If you want, throw in a devops tool like ansible and immediately the power to manage a fleet of servers becomes just a matter of how you plan your playbook.

Know your cloud computing well, one can even start up spot instances on the fly with the aws cli tool, obtain the servers list and let it managed by ansible to distribute the work, shutdown the servers once your job is done.

All these via just shell and ansible and perhaps throw in perl/python to be fully expressive with ease.

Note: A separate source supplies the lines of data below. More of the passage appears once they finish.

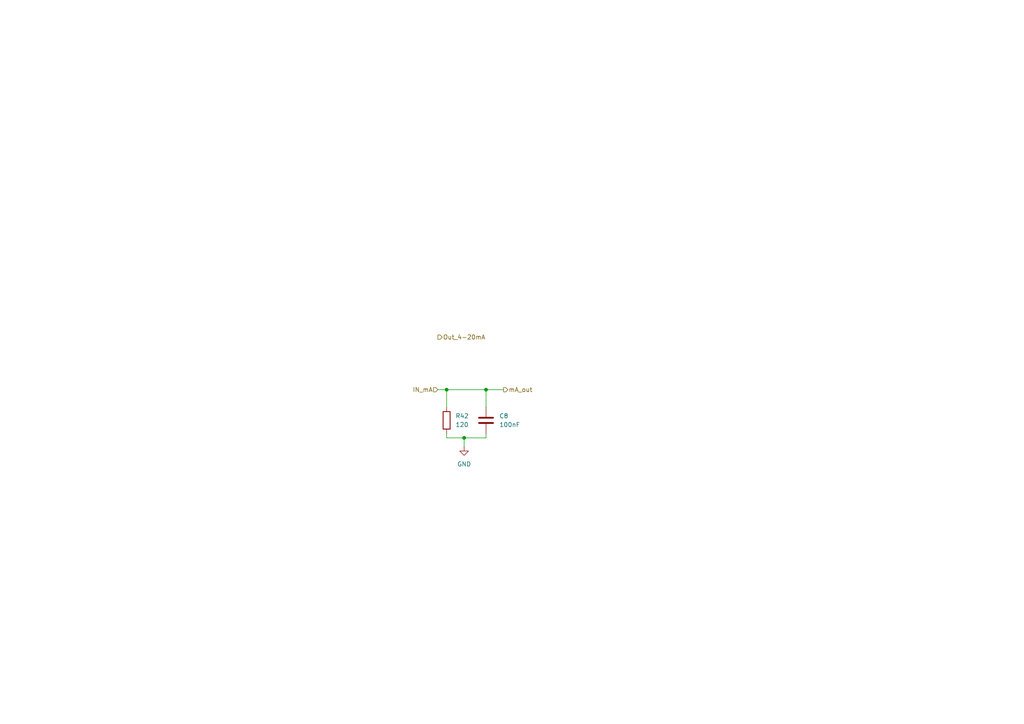
<source format=kicad_sch>
(kicad_sch
	(version 20250114)
	(generator "eeschema")
	(generator_version "9.0")
	(uuid "a96188ef-548e-4fe4-b48d-141dad674de9")
	(paper "A4")
	
	(junction
		(at 129.54 113.03)
		(diameter 0)
		(color 0 0 0 0)
		(uuid "5e7786c8-151e-4b49-b7fe-144ec157a397")
	)
	(junction
		(at 140.97 113.03)
		(diameter 0)
		(color 0 0 0 0)
		(uuid "7690c02e-6a9f-4add-867a-91823f9ba191")
	)
	(junction
		(at 134.62 127)
		(diameter 0)
		(color 0 0 0 0)
		(uuid "e08a713e-e97e-47bc-9582-64ab73e6c6a3")
	)
	(wire
		(pts
			(xy 140.97 113.03) (xy 129.54 113.03)
		)
		(stroke
			(width 0)
			(type default)
		)
		(uuid "01d3293a-f069-470b-b9dd-dd1625fe6557")
	)
	(wire
		(pts
			(xy 129.54 113.03) (xy 129.54 118.11)
		)
		(stroke
			(width 0)
			(type default)
		)
		(uuid "0faadd53-1d69-4e86-8eec-06e77d6a8190")
	)
	(wire
		(pts
			(xy 140.97 113.03) (xy 146.05 113.03)
		)
		(stroke
			(width 0)
			(type default)
		)
		(uuid "20e80ad7-4c40-4926-bf3b-dfdd82bf2ccf")
	)
	(wire
		(pts
			(xy 140.97 127) (xy 140.97 125.73)
		)
		(stroke
			(width 0)
			(type default)
		)
		(uuid "5cae8489-4cd1-495b-8f29-b699b185084b")
	)
	(wire
		(pts
			(xy 134.62 127) (xy 140.97 127)
		)
		(stroke
			(width 0)
			(type default)
		)
		(uuid "85e31a9a-1215-4d18-a1f7-2b98b9d78cff")
	)
	(wire
		(pts
			(xy 140.97 118.11) (xy 140.97 113.03)
		)
		(stroke
			(width 0)
			(type default)
		)
		(uuid "86706b85-5ce5-4017-bd85-d4f84f35e27c")
	)
	(wire
		(pts
			(xy 127 113.03) (xy 129.54 113.03)
		)
		(stroke
			(width 0)
			(type default)
		)
		(uuid "9d728b1c-4ed5-4b58-882d-a2ad557aa6f1")
	)
	(wire
		(pts
			(xy 134.62 127) (xy 134.62 129.54)
		)
		(stroke
			(width 0)
			(type default)
		)
		(uuid "b62766bf-1173-437d-a52d-8c9e87c53b01")
	)
	(wire
		(pts
			(xy 129.54 127) (xy 129.54 125.73)
		)
		(stroke
			(width 0)
			(type default)
		)
		(uuid "b97e41bc-a106-464c-9d05-02f8df70b4fb")
	)
	(wire
		(pts
			(xy 134.62 127) (xy 129.54 127)
		)
		(stroke
			(width 0)
			(type default)
		)
		(uuid "bae90241-3bc3-4a43-9562-4fb184d3be65")
	)
	(hierarchical_label "Out_4-20mA"
		(shape output)
		(at 127 97.79 0)
		(effects
			(font
				(size 1.27 1.27)
			)
			(justify left)
		)
		(uuid "13d76648-e9a3-4bef-b627-5c7421aec172")
	)
	(hierarchical_label "IN_mA"
		(shape input)
		(at 127 113.03 180)
		(effects
			(font
				(size 1.27 1.27)
			)
			(justify right)
		)
		(uuid "24866b8f-8f04-4bd2-ab78-66353dd16ba2")
	)
	(hierarchical_label "mA_out"
		(shape output)
		(at 146.05 113.03 0)
		(effects
			(font
				(size 1.27 1.27)
			)
			(justify left)
		)
		(uuid "27dc0b05-f610-4d38-b8d3-70551500d1fe")
	)
	(symbol
		(lib_id "PCM_Resistor_AKL:R_0603")
		(at 129.54 121.92 0)
		(unit 1)
		(exclude_from_sim no)
		(in_bom yes)
		(on_board yes)
		(dnp no)
		(fields_autoplaced yes)
		(uuid "494f1579-da80-4754-a2e7-c46f6ea7a070")
		(property "Reference" "R42"
			(at 132.08 120.6499 0)
			(effects
				(font
					(size 1.27 1.27)
				)
				(justify left)
			)
		)
		(property "Value" "120"
			(at 132.08 123.1899 0)
			(effects
				(font
					(size 1.27 1.27)
				)
				(justify left)
			)
		)
		(property "Footprint" "PCM_Resistor_SMD_AKL:R_0603_1608Metric"
			(at 129.54 133.35 0)
			(effects
				(font
					(size 1.27 1.27)
				)
				(hide yes)
			)
		)
		(property "Datasheet" "~"
			(at 129.54 121.92 0)
			(effects
				(font
					(size 1.27 1.27)
				)
				(hide yes)
			)
		)
		(property "Description" "SMD 0603 Chip Resistor, European Symbol, Alternate KiCad Library"
			(at 129.54 121.92 0)
			(effects
				(font
					(size 1.27 1.27)
				)
				(hide yes)
			)
		)
		(pin "2"
			(uuid "ecf142fe-5c3c-4653-9bb2-42991758cba4")
		)
		(pin "1"
			(uuid "65c6c6b3-88b7-4365-b978-fe893b5dfa4b")
		)
		(instances
			(project "12Board-PLC4UNI-G1W"
				(path "/6879a69d-f695-48f8-b9bf-6eca45a0aeb9/dec84266-09cb-480d-928b-b373c3576401/ecd6b4c1-45d3-44c9-a3bf-001e39c9e05a"
					(reference "R42")
					(unit 1)
				)
			)
		)
	)
	(symbol
		(lib_id "PCM_Capacitor_AKL:C_0603")
		(at 140.97 121.92 0)
		(unit 1)
		(exclude_from_sim no)
		(in_bom yes)
		(on_board yes)
		(dnp no)
		(fields_autoplaced yes)
		(uuid "aebbade4-59ce-4b07-9184-fb37fa5b2c05")
		(property "Reference" "C8"
			(at 144.78 120.6499 0)
			(effects
				(font
					(size 1.27 1.27)
				)
				(justify left)
			)
		)
		(property "Value" "100nF"
			(at 144.78 123.1899 0)
			(effects
				(font
					(size 1.27 1.27)
				)
				(justify left)
			)
		)
		(property "Footprint" "PCM_Capacitor_SMD_AKL:C_0603_1608Metric"
			(at 141.9352 125.73 0)
			(effects
				(font
					(size 1.27 1.27)
				)
				(hide yes)
			)
		)
		(property "Datasheet" "~"
			(at 140.97 121.92 0)
			(effects
				(font
					(size 1.27 1.27)
				)
				(hide yes)
			)
		)
		(property "Description" "SMD 0603 MLCC capacitor, Alternate KiCad Library"
			(at 140.97 121.92 0)
			(effects
				(font
					(size 1.27 1.27)
				)
				(hide yes)
			)
		)
		(pin "2"
			(uuid "1f69959c-d33b-47b4-8237-c8beb21decca")
		)
		(pin "1"
			(uuid "4fb38019-5117-4784-81de-b7e6a4cb752c")
		)
		(instances
			(project "12Board-PLC4UNI-G1W"
				(path "/6879a69d-f695-48f8-b9bf-6eca45a0aeb9/dec84266-09cb-480d-928b-b373c3576401/ecd6b4c1-45d3-44c9-a3bf-001e39c9e05a"
					(reference "C8")
					(unit 1)
				)
			)
		)
	)
	(symbol
		(lib_id "power:GND")
		(at 134.62 129.54 0)
		(unit 1)
		(exclude_from_sim no)
		(in_bom yes)
		(on_board yes)
		(dnp no)
		(fields_autoplaced yes)
		(uuid "afdb7523-58fd-48ea-9e8c-11f690cec281")
		(property "Reference" "#PWR050"
			(at 134.62 135.89 0)
			(effects
				(font
					(size 1.27 1.27)
				)
				(hide yes)
			)
		)
		(property "Value" "GND"
			(at 134.62 134.62 0)
			(effects
				(font
					(size 1.27 1.27)
				)
			)
		)
		(property "Footprint" ""
			(at 134.62 129.54 0)
			(effects
				(font
					(size 1.27 1.27)
				)
				(hide yes)
			)
		)
		(property "Datasheet" ""
			(at 134.62 129.54 0)
			(effects
				(font
					(size 1.27 1.27)
				)
				(hide yes)
			)
		)
		(property "Description" "Power symbol creates a global label with name \"GND\" , ground"
			(at 134.62 129.54 0)
			(effects
				(font
					(size 1.27 1.27)
				)
				(hide yes)
			)
		)
		(pin "1"
			(uuid "da34b4f9-0c5d-4aeb-ba6b-f4594b7a41d3")
		)
		(instances
			(project "12Board-PLC4UNI-G1W"
				(path "/6879a69d-f695-48f8-b9bf-6eca45a0aeb9/dec84266-09cb-480d-928b-b373c3576401/ecd6b4c1-45d3-44c9-a3bf-001e39c9e05a"
					(reference "#PWR050")
					(unit 1)
				)
			)
		)
	)
)

</source>
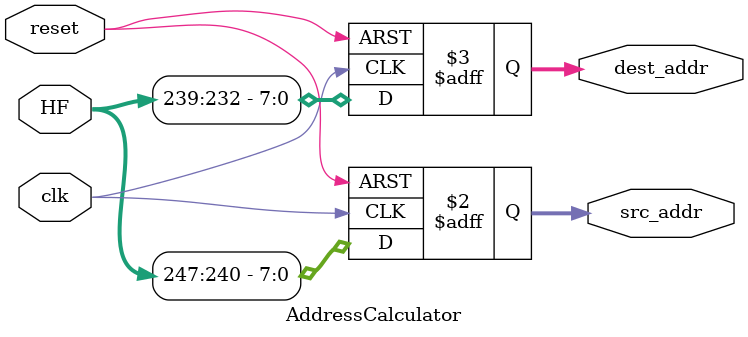
<source format=v>
module AddressCalculator (
    input wire [255:0] HF,            // 256-bit Head Flit
    input wire clk,                   // Main clock signal
    input wire reset,                 // Reset signal
    output reg [7:0] src_addr,        // Source address output
    output reg [7:0] dest_addr        // Destination address output
);

    always @(posedge clk or posedge reset) begin
        if (reset) begin
            src_addr <= 8'b0;
            dest_addr <= 8'b0;
        end else begin
            src_addr <= HF[247:240];
            dest_addr <= HF[239:232];
        end
    end
endmodule

</source>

It is pathetic these days I encounter software engineers thinking working extensively within a programming language or framework is like some kind of achievement. Previously and even nowadays read in this forum some thinking understanding the OS, knowing the network infrastructure, storage infrastructure, cloud infrastructure, knowing the various databases, knowing surrounding technologies it is like some good to have 2nd class citizen knowledge when all these are what make a software engineer competent. Engineering within a small circle is a self inflicted danger, and a sin if you think anything otherwise is good to have with unfounded pride. Small little tasks and one need to start the IDE and code is just plain weird in my opinion. A software/solution architect is a software engineer that knows all these, and software/solution architect is born out of being a software engineer first. He don’t get promoted because he doesn’t know all these. Some architect may even need to know products knowledge may it be SaaS or in house deployment.

Readers are highly recommended to take these thoughts back, digest it and rediscover what you have been missing right under your nose.